• Collected data
####
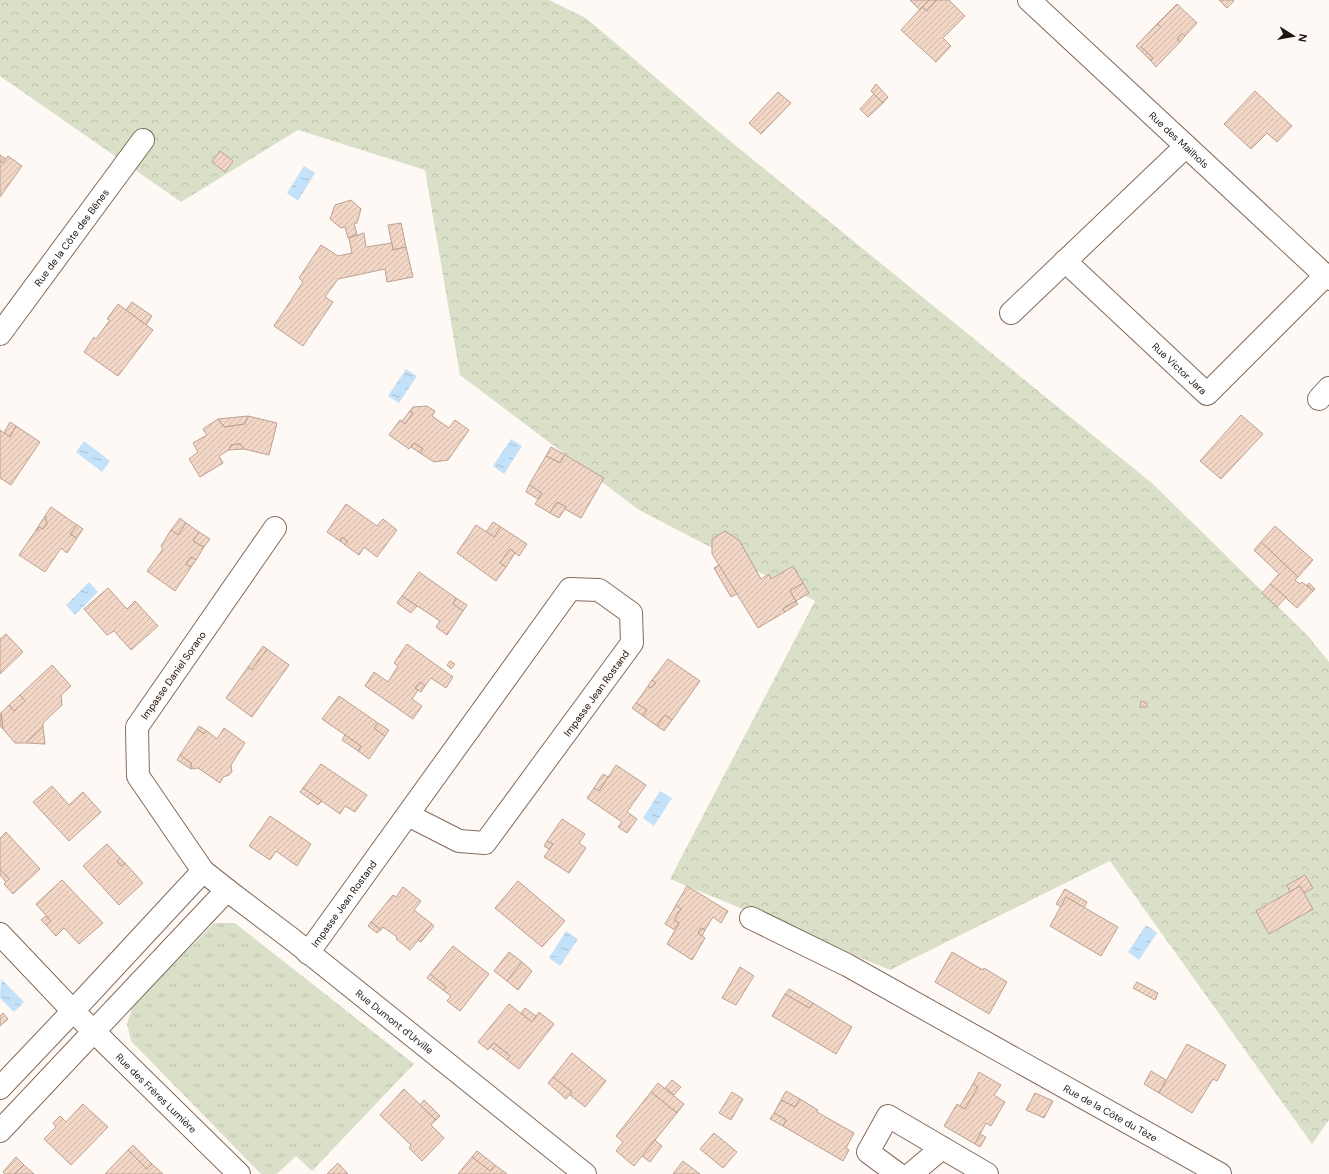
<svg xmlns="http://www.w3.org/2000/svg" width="1329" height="1174" viewBox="0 0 1329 1174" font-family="'DM Sans',sans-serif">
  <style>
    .forest { fill: url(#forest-crowns) }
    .park { fill: url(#park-tufts) }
    .water { fill: url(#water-ripples) }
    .building { fill: url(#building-hatch); stroke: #bca191 }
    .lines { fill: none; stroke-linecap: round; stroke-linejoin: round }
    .minor-casing { stroke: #836b5c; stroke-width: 24 }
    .minor { stroke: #fff; stroke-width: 22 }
    .labels { text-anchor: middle; stroke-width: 3; stroke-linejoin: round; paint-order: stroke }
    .street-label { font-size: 10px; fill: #1d130d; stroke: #fff9f5 }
  </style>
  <defs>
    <pattern id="forest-crowns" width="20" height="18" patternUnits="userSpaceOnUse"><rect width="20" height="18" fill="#dae0c8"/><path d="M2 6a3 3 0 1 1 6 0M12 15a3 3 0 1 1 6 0" fill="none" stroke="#bbbfab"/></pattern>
    <pattern id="park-tufts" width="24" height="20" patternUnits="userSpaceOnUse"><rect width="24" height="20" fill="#dae0c8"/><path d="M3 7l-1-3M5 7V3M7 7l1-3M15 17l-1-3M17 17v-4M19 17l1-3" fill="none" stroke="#bbbfab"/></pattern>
    <pattern id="water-ripples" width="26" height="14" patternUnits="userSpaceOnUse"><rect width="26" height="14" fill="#c3e1f8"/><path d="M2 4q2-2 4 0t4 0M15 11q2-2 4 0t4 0" fill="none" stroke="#a7c0d3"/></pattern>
    <pattern id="building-hatch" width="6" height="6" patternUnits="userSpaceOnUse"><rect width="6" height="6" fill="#f2d6c6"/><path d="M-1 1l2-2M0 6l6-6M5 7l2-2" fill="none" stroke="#cfb7a9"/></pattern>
  </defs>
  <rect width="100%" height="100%" fill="#fff9f5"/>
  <path class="forest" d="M0,0h549l37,18 144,123 423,343 155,152 21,26v458l-17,24 -202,-283 -220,109 -220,-91 145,-278 -176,-91 -179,-135 -35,-205 -127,-40 -117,72 -181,-126z"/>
  <path class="park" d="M214,923h21l179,141 -102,107 -16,-15 -19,18h-16l-130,-133 -4,-17 6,-19z"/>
  <g class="water">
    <path d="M304,166l11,7 -17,28 -11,-8z"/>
    <path d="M406,369l11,7 -18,27 -11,-7z"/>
    <path d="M511,439l11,7 -18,28 -11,-8z"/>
    <path d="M84,441l26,20 -8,11 -26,-20z"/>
    <path d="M89,582l9,10 -23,23 -9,-10z"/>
    <path d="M660,791l12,7 -18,28 -11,-8z"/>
    <path d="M1146,925l11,8 -18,27 -11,-8z"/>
    <path d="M566,931l12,8 -18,27 -11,-8z"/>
    <path d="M1,979l23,23 -10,10 -14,-14z"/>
  </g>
  <g class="building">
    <path d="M910,0h19l-9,10z"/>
    <path d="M929,0h8l-10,11 -5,-4z"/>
    <path d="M937,0h12l16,16 -22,22 8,8 -15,16 -35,-32 21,-23 5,4z"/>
    <path d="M1219,0h14l1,1 -7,7z"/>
    <path d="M1177,4l20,19 -12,13 -3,-3 -5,6 3,3 -24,25 -6,-7 3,-2 -12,-11 20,-20 -4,-3z"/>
    <path d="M1157,24l4,3 -20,20 12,11 -3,2 -14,-14z"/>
    <path d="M1182,33l3,3 -5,6 -3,-3z"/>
    <path d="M876,84l12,13 -5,6 -12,-12z"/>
    <path d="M1255,91l37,35 -15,16 -10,-9 -16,16 -27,-25z"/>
    <path d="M778,92l13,11 -30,31 -12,-11z"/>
    <path d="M874,94l9,9 -15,14 -8,-8z"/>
    <path d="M220,151l13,10 -8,11 -13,-10z"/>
    <path d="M0,155l6,4 -3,4 -3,-2z"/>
    <path d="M8,156l14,10 -22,31v-36l3,2z"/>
    <path d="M351,200l10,9 -4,14 -3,1 3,10 -9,4 -3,-11 -4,1 -11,-9 5,-14z"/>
    <path d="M401,223l5,24 -13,3 -5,-25z"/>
    <path d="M364,233l2,14 26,-4 1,7 13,-3 7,30 -26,5 -2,-13 -47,10 -13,18 8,5 -30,44 -29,-20 29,-44 -4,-4 22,-33 17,11 14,-3 -3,-15z"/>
    <path d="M132,302l20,14 -6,9 -20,-15z"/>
    <path d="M118,304l35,26 -35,46 -34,-24 10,-15 2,2 14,-19 -3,-1z"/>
    <path d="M427,406l8,5 -3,5 17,12 6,-8 14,10 -21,30 -14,2 -14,-9 3,-4 -9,-6 -5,6 -20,-14 11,-15 5,4 8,-11 -3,-2 3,-4z"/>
    <path d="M410,411l3,2 -8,11 -3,-3z"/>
    <path d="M1241,415l22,19 -42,45 -21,-18z"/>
    <path d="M248,416l-3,8 -21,3 -6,-8z"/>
    <path d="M248,416l29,7 -8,32 -25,-6 -4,-5 -9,1 -2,5 -10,6 4,7 -23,14 -11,-18 9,-7 -5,-9 14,-8 -4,-6 15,-10 6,8 21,-3z"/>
    <path d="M10,422l6,4 -6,11 -6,-4z"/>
    <path d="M16,426l24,16 -29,43 -11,-7v-48l10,7z"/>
    <path d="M414,443l9,6 -3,4 -9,-6z"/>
    <path d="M240,444l4,5 -15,1 2,-5z"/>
    <path d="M551,447l14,8 -5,8 -14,-7z"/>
    <path d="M565,455l39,23 -23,40 -16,-9 1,-2 -9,-5 -7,11 -15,-9 7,-11 -13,-8 17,-29 14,7z"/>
    <path d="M529,485l13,8 -4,6 -12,-7z"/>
    <path d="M557,502l9,5 -7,11 -9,-5z"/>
    <path d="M346,504l31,22 6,-7 14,11 -20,27 -13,-10 -5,8 -14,-10 3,-3 -6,-5 -2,4 -13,-9z"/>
    <path d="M51,507l26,18 -7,9 7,4 -10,15 -6,-5 -16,24 -26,-17 17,-25 1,1 2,-4 4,2 4,-5 -2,-8z"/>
    <path d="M45,516l2,8 -4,5 -4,-2 -2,4 -1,-1z"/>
    <path d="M180,518l6,5 -8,12 -7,-5z"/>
    <path d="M493,522l8,5 -7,10 -8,-5z"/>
    <path d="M186,523l13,9 -6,9 11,6 -8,13 -5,-3 -5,7 5,3 -16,24 -28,-20 16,-22 -2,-3 10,-16 7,5z"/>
    <path d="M77,525l6,4 -6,9 -7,-4z"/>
    <path d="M476,525l18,12 7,-10 26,17 -8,12 -9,-7 -10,14 6,4 -10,14 -39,-28z"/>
    <path d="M1275,526l38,34 -15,17 -37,-35z"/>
    <path d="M725,531l14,9 22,39 8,-5 2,5 22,-13 10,17 -13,8 6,10 -13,8 2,3 -27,16 -46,-74v-15z"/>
    <path d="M199,532l11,7 -6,8 -11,-6z"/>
    <path d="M342,537l6,5 -3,3 -5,-4z"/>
    <path d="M1261,542l37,35 -3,3 5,4 2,-2 11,9 -16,17 -27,-24 9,-10 -25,-24z"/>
    <path d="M510,549l5,4 -9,14 -6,-4z"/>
    <path d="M191,557l5,3 -5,7 -5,-3z"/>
    <path d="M719,565l18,29 -6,3 -17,-29z"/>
    <path d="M419,572l37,26 -3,6 10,7 -16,24 -11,-8 4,-6 -38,-25z"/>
    <path d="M803,583l6,10 -13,8 -6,-10z"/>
    <path d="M1309,583l6,6 -2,2 -6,-6z"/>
    <path d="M1270,584l16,13 -9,10 -15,-14z"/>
    <path d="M108,588l19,21 8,-8 23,25 -27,24 -17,-19 -7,4 -23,-26z"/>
    <path d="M402,596l15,10 -6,7 -14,-10z"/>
    <path d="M456,598l11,7 -4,6 -10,-7z"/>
    <path d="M796,601l2,3 -13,8 -2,-3z"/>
    <path d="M6,634l17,18 -23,22v-35z"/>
    <path d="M407,644l46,33 -7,11 -15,-10 -6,8 -5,-4 -5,6 3,2 -6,9 10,7 -9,13 -48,-33 9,-14 14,10 10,-16 -4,-3z"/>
    <path d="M263,646l4,3 -15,21 -4,-3z"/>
    <path d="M267,649l22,16 -37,52 -26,-19 22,-31 4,3z"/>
    <path d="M668,659l32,22 -28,39 -7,-5 -8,11 -14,-10 4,-6 -11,-7 12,-17 3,2 5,-5 -4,-3z"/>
    <path d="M450,661l5,3 -4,5 -4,-4z"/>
    <path d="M52,665l19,21 -10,9 1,10 -19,18v4l-17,16h-11l-12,-14 -2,-16 8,-8 5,6 11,-10 -5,-6z"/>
    <path d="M652,680l4,3 -5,5 -3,-2z"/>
    <path d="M420,682l5,4 -4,6 -6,-4z"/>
    <path d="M20,695l5,6 -11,10 -5,-6z"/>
    <path d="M339,696l39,27 -4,5 11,8 -16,23 -11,-8 3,-5 -39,-27z"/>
    <path d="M1141,701l6,2 -1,4h-6z"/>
    <path d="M636,703l11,7 -4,6 -11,-8z"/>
    <path d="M1,713l2,16 -3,-3v-12z"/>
    <path d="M665,715l7,5 -8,11 -7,-5z"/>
    <path d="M378,723l11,7 -4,6 -11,-8z"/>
    <path d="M199,726l8,5 -3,3 -7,-5z"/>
    <path d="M43,727l2,17 -19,-1z"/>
    <path d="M224,728l21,15 -14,22 1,7 -3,3 -6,2 -3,6 -22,-15 -7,1v-6l-11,-8 17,-26 7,5 3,-3 10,8z"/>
    <path d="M345,735l16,11 -3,5 -16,-11z"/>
    <path d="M180,755l11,8v6l-14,-9z"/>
    <path d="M321,764l46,31 -12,17 -10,-6 -5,8 -37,-26z"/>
    <path d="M616,765l30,20 -19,27 10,7 -10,14 -9,-6 4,-5 -35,-24 7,-10 5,3z"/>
    <path d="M603,774l5,3 -9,14 -5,-3z"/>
    <path d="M52,786l17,19 14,-13 18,20 -32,29 -36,-39z"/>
    <path d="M303,788l19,13 -4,4 -18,-13z"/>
    <path d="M270,816l41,28 -14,22 -21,-15 -6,9 -21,-14z"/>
    <path d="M562,819l23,15 -6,9 7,5 -17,25 -25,-16 9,-13 -6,-3z"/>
    <path d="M6,832l34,37 -27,25 -9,-10 5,-5 -9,-10v-31z"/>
    <path d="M547,841l6,3 -4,5 -5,-3z"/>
    <path d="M107,844l13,14 -3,3 4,5 4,-3 18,20 -24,22 -36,-39z"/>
    <path d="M120,858l5,5 -4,3 -4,-5z"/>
    <path d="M0,869l9,10 -3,3 -6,-7z"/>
    <path d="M1305,875l8,13 -9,5 -4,-7 -10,6 -3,-7z"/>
    <path d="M62,880l41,43 -24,21 -15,-16 -8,8 -10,-11 5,-4 -15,-17z"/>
    <path d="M518,881l47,40 -23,26 -47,-39z"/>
    <path d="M687,886l41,25 -7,12 -8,-6 -8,13 -4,-2 -3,5 7,5 -13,22 -25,-16 12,-21 -5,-3 7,-11 -5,-4z"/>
    <path d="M1300,886l13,23 -44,25 -13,-23z"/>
    <path d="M403,887l18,14 -7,9 18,14 -22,26 -14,-11 1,-2 -14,-10 -2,3 -10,-8 22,-27 3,2z"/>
    <path d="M1065,889l22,13 -3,6 -18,-11 -5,10 -5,-3z"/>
    <path d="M1066,897l52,30 -17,29 -51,-30z"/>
    <path d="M676,905l5,4 -7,11 5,3 -4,7 -10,-6z"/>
    <path d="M46,916l5,5 -5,4 -5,-5z"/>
    <path d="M371,922l10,8 -4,3 -9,-7z"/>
    <path d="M432,924l2,2 -13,16 -3,-2z"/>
    <path d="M701,928l4,2 -3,6 -4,-3z"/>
    <path d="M453,946l36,28 -29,37 -13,-10 4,-5 -8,-6 3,-3 -16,-13z"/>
    <path d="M509,952l13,10 -15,19 -13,-10z"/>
    <path d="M952,952l31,18 1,-2 23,14 -18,32 -54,-32z"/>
    <path d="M522,962l10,9 -14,19 -11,-9z"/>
    <path d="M740,967l14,9 -18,29 -14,-7z"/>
    <path d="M430,974l16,13 -3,3 -16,-12z"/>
    <path d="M1137,982l21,11 -3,7 -22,-12z"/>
    <path d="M789,989l24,14 -4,5 -24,-14z"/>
    <path d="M785,994l24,14 4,-5 39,24 -16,27 -64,-38z"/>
    <path d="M509,1004l23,18 7,-10 15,12 -35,45 -12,-9 3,-4 -16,-13 -6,7 -10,-8z"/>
    <path d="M525,1008l11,8 -4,6 -11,-9z"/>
    <path d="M3,1013l5,6 -8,7v-10z"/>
    <path d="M494,1043l16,13 -3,4 -17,-13z"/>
    <path d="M1187,1044l39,21 -9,16 -4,-2 -21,34 -33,-20z"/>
    <path d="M572,1053l34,28 -21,26 -15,-12 2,-3 -19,-15z"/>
    <path d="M1151,1071l15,9 -7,13 -15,-9z"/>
    <path d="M979,1072l22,13 -7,10 11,7 -14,24 -5,-3 -11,21 -31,-18 13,-22 8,5 13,-22 -5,-3z"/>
    <path d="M553,1077l19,15 -6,7 -18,-16z"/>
    <path d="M672,1080l9,7 -7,8 -9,-7z"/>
    <path d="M658,1083l26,21 -7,9 -26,-21z"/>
    <path d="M973,1084l5,3 -13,22 -5,-3z"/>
    <path d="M404,1089l32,31 -5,5 13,13 -22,23 -13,-13 2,-3 -31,-30z"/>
    <path d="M786,1091l14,8 -5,8 -14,-7z"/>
    <path d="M651,1092l26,21 -43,53 -18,-15 7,-9 -7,-6z"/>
    <path d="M732,1092l11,7 -12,21 -12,-7z"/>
    <path d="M1035,1093l18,8 -9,17 -18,-8z"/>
    <path d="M800,1099l18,11 -1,2 37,21 -8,15 3,2 -6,11 -60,-35 3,-6 -12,-7 7,-13 14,7z"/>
    <path d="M424,1100l16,16 -4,4 -16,-15z"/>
    <path d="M83,1104l25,23 -37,38 -27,-26 12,-12 -3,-4 7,-7 6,6z"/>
    <path d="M774,1113l12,7 -3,6 -13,-7z"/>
    <path d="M714,1133l23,19 -14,16 -23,-19z"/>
    <path d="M980,1134l6,3 -6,10 -5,-3z"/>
    <path d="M655,1140l7,6 -12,16 -8,-6z"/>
    <path d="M133,1145l19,19 -5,5 -19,-19z"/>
    <path d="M128,1150l19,19 5,-5 11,10h-58z"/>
    <path d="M477,1151l18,14 -5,6 -18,-14z"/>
    <path d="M16,1157l8,8 -9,9h-10l-2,-2z"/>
    <path d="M472,1157l18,14 5,-6 12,9h-49z"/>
    <path d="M683,1161l17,13h-27z"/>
    <path d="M338,1163l10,11h-21z"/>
    <path d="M24,1165l10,9h-19z"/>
  </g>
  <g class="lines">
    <defs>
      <g id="minor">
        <path id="s1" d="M1029,0l300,279"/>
        <path id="s2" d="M1065,261l142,133 118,-118"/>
        <path d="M1011,313l175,-167"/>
        <path id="s3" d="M0,334l143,-194"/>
        <path d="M1319,399l10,-11"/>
        <path id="s4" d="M275,528l-138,199 1,49 65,95 24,19 66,50 292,234"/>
        <path id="s5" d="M751,918l96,47 373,209"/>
        <path id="s6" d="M0,934l73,77 166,163"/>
        <path id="s7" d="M308,953l262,-364 29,1 32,23 1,30 -147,200 -26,-2 -51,-26"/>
        <path d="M0,1088l73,-77 130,-140"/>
        <path d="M0,1131l227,-241"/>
        <path d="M898,1174l-30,-22 20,-36 99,58"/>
        <path d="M911,1174l31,-26"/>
      </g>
    </defs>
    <use href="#minor" class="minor-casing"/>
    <use href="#minor" class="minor"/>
  </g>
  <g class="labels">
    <g class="street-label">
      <text dy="4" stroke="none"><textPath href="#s1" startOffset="205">Rue des Mailhols</textPath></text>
      <text dy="4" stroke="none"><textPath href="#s3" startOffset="120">Rue de la Côte des Bênes</textPath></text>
      <text dy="4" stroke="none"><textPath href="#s2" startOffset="157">Rue Victor Jara</textPath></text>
      <text transform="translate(173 675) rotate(-55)" y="4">Impasse Daniel Sorano</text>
      <text transform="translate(596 693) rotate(-54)" y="4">Impasse Jean Rostand</text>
      <text dy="4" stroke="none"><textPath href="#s7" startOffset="61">Impasse Jean Rostand</textPath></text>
      <text dy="4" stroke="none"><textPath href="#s4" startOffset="650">Rue Dumont d'Urville</textPath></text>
      <text dy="4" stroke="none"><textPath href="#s6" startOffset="223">Rue des Frères Lumière</textPath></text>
      <text dy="4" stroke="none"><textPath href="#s5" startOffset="409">Rue de la Côte du Tèze</textPath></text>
    </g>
  </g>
  <g transform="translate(1293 36) rotate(101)" stroke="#fff9f5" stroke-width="3" paint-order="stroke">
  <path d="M0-3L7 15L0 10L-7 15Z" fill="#1d130d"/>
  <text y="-6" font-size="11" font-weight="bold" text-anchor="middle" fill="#1d130d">N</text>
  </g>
</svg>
####
• Your goal
Find the word "lines" in the entries, then copy out every line that has it.

• Output below
    .lines { fill: none; stroke-linecap: round; stroke-linejoin: round }
  <g class="lines">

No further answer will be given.